The Bloor Street Viaduct is easily accessed and highly lethal with its 100-foot drop to two roads below, the researchers note in the British Medical Journal (BMJ). But apart from that, there is nothing special about it.

The same may not be true for cultural icons like the Golden Gate Bridge, which has witnessed at least 1,300 suicides.

“The Golden Gate Bridge has these iconic vistas, these sweeping landscapes,” said Dr. Mel Blaustein, president of the Psychiatric Foundation of Northern California, who was not involved in the new study.

Studies of people who survived suicide attempts at the bridge show that the vast majority wouldn’t go elsewhere, Blaustein said. He has been pushing for a suicide barrier for years and said a net suspended under the bridge had already been approved, but lacked funding.

While he said he was surprised by the new findings, he called the Bloor Street Viaduct “a very ugly bridge” and said it might not be comparable to the Golden Gate Bridge.
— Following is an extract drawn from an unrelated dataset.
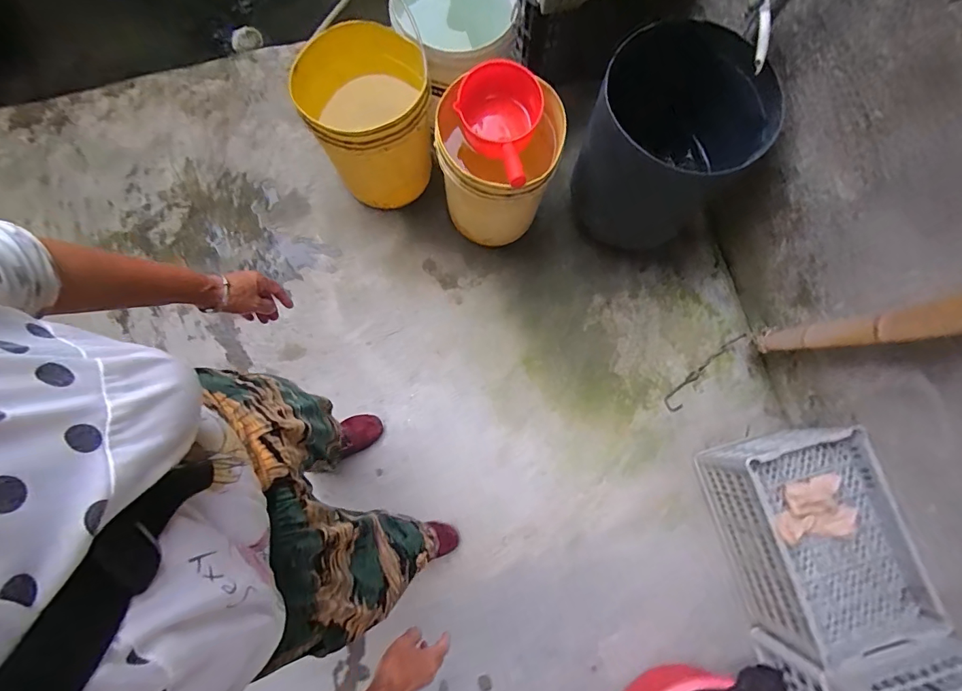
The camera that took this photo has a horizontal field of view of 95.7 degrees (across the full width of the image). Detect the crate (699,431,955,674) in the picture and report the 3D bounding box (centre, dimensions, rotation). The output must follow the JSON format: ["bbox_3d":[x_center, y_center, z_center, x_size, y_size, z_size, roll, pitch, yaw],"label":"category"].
[{"bbox_3d":[0.794,0.449,1.069,0.316,0.232,0.437,-15,81,-3],"label":"crate"}]

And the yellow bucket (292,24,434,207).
[{"bbox_3d":[-0.298,-0.582,1.147,0.323,0.320,0.292,-11,81,-3],"label":"yellow bucket"}]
The authors of a related editorial in BMJ note that efforts to curb suicide rates might be aimed at other areas. “From a population perspective, with the exception of city states, such as Hong Kong and Singapore, jumping is a relatively rare (<10% total) method of suicide; deaths from specific hotspots are fewer still," wrote David Gunnell from the University of Bristol, UK, and Matthew Miller from Harvard School of Public Health, Boston.

"If the ultimate goal of means restriction is to reduce the incidence of suicide, the most promising targets are therefore not hot spots, important as these may be, but methods that are commonly used, highly lethal, and readily accessible in or near the home (such as toxic pesticides in developing counties and firearms in the United States)."

Sinyor said that, despite his findings, the "luminous veil" had achieved an important goal.

"It completely eliminated a popular suicide magnet," he said, noting that it also protected people traveling beneath the bridge.

And even if the barrier didn't directly deter suicide jumpers, he said, "it sends a message to the population in Toronto that we care about suicide."